_EXCERPTED TEXT_
"Breathe" is a song by Australian singer Ricki-Lee Coulter from her self-titled debut album, Ricki-Lee (2005). It was released both physically and digitally on 9 January 2006 as the third and final single from the album. "Breathe" peaked at number 14 on the ARIA Singles Chart. The music video was directed by Bart Borghesi and filmed in Port Melbourne, Victoria.

Background and release
"Breathe" was written by Russ Ballard, Christian Ballard, Sara Eker, Lucy Abbott, Dawn Joseph and Andrew Murray, while the production was helmed by Audius. The song was released as a CD single and digital extended play (EP) on 9 January 2006 as the third and final single from Coulter's self-titled debut album, Ricki-Lee. "Breathe" debuted on the ARIA Singles Chart at number 17 on 16 January 2006 and peaked at number 14 the following week.

_DATA SECTION_
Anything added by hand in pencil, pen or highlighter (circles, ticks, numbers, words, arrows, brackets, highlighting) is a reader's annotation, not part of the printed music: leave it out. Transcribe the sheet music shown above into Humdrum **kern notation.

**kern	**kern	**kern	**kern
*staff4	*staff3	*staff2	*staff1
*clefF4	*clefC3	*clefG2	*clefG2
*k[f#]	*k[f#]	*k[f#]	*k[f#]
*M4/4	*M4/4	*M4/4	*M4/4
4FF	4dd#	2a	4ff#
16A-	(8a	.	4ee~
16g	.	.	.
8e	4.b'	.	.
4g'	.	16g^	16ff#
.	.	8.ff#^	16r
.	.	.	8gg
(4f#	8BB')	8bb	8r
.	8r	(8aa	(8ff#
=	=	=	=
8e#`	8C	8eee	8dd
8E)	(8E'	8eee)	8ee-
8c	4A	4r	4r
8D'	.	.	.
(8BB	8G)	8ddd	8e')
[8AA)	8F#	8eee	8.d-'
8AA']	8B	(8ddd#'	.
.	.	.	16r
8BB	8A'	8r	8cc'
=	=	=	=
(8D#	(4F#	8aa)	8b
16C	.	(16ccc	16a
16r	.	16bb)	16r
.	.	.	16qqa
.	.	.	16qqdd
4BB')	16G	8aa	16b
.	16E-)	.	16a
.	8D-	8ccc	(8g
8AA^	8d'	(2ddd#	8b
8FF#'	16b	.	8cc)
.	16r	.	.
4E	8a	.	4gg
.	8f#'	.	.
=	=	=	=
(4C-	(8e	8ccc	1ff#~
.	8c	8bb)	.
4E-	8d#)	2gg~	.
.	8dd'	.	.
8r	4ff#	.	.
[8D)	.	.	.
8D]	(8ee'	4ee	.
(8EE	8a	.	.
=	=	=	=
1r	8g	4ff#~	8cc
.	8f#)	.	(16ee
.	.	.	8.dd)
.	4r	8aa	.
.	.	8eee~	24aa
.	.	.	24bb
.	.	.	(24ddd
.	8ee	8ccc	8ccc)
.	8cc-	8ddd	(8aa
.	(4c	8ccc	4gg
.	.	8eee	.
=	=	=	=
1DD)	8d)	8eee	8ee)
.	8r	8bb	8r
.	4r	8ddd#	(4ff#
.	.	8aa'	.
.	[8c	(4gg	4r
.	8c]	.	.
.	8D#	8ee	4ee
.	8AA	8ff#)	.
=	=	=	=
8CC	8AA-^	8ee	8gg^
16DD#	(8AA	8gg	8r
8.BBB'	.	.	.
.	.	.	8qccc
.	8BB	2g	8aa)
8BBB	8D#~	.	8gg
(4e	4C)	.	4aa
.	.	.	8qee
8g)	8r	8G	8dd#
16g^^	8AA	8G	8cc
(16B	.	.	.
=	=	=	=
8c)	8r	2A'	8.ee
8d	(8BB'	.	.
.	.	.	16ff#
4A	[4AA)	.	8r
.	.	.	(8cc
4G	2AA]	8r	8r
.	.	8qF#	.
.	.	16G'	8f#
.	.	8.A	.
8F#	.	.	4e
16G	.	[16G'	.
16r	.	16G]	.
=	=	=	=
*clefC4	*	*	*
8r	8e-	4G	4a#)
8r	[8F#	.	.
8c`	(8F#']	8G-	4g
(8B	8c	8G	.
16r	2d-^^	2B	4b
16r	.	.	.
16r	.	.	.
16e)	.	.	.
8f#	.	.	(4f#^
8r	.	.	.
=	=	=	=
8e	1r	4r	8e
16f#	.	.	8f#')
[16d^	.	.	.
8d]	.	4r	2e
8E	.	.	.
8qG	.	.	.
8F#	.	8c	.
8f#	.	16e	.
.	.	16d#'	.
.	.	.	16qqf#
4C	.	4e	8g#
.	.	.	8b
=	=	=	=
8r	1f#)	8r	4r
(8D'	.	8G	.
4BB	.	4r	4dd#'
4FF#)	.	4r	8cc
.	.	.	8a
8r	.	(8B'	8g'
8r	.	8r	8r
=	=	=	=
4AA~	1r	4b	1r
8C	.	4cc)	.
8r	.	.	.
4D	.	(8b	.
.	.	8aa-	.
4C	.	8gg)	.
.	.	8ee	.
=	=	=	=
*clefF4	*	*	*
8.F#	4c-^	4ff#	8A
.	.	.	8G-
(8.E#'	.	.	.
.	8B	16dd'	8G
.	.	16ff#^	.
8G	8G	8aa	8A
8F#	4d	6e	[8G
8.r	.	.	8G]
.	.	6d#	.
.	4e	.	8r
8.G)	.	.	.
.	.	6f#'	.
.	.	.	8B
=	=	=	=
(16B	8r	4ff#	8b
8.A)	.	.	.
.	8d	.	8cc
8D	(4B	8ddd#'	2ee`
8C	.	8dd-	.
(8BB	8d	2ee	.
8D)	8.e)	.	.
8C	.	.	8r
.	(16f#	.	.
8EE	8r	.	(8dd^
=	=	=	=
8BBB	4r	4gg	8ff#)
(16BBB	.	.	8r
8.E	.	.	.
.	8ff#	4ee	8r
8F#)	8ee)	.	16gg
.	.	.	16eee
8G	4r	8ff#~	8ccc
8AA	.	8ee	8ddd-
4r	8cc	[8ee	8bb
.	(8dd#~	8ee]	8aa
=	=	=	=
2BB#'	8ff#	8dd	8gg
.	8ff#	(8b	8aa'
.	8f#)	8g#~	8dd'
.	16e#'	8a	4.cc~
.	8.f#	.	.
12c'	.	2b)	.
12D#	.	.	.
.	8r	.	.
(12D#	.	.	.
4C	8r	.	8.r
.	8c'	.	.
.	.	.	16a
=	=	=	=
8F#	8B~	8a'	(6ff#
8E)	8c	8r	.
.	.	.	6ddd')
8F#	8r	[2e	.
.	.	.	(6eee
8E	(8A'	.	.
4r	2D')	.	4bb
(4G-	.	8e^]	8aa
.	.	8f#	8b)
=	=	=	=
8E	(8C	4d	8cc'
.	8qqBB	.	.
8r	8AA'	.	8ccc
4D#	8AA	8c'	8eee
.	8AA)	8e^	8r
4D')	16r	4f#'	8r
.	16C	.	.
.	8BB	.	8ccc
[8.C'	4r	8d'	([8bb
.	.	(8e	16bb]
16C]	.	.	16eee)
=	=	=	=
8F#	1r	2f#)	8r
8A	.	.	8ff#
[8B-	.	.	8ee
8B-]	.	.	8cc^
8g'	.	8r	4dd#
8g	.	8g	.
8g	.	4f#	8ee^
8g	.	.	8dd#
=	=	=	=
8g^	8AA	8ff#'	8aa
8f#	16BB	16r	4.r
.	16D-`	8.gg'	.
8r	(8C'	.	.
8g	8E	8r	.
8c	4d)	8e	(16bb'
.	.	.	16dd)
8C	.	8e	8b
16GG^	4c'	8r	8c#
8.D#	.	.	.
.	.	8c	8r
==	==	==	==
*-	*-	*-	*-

_PROBLEM 1_
Decide whether each statement agrees with the article on the song "Breathe." (a) The song was released only in digital form. (b) The music video was filmed in Port Melbourne, Victoria. (c) The song entered the ARIA Singles Chart at number 14.
_PROBLEM 2_
According to the article on the song "Breathe," who handled the production?
_PROBLEM 3_
Proceed with the article on the song "Breathe" from the point where it stops.

_TASK ANSWER 1_
(a) No: "It was released both physically and digitally on 9 January 2006."
(b) Yes: "filmed in Port Melbourne, Victoria."
(c) No: "debuted on the ARIA Singles Chart at number 17 on 16 January 2006."

_TASK ANSWER 2_
The production was helmed by Audius.

_TASK ANSWER 3_
Track listings
 CD single
 "Breathe" (radio edit) – 3:32
 "Sunshine" (Cabin Crew remix radio edit) – 3:34
 "Sunshine" (Cabin Crew remix extended mix) – 5:19
 "Breathe" (instrumental) – 3:32

 Digital EP
 "Breathe" (radio edit) – 3:32
 "Sunshine" (Cabin Crew remix radio edit) – 3:34
 "Sunshine" (Cabin Crew remix extended mix) – 5:19
 "Breathe" (instrumental) – 3:32
 "Breathe" (Killer Kitty remix) – 3:41

 Limited-edition digital EP
 "Breathe" (radio edit) – 3:32
 "Sunshine" (acoustic) – 3:43
 "Hell No!" (acoustic) – 3:36
 "Breathe" (acoustic) – 3:50

Credits and personnel
Credits are adapted from the liner notes of Ricki-Lee: The Singles.

Locations
 Mixed at Sing Sing Studios
 Mastered at Crystal Mastering

Personnel
 Songwriting – Russ Ballard, Christian Ballard, Sara Eker, Lucy Abbott, Dawn Joseph, Andrew Murray
 Production – Audius
 Mixing – Andy Baldwin
 Mastering – John Ruberto

Charts

Weekly chart

Year-end chart

Release history

References

2005 songs
2006 singles
Ricki-Lee Coulter songs
Shock Records singles
Song recordings produced by Audius Mtawarira
Songs written by Christian Ballard (songwriter)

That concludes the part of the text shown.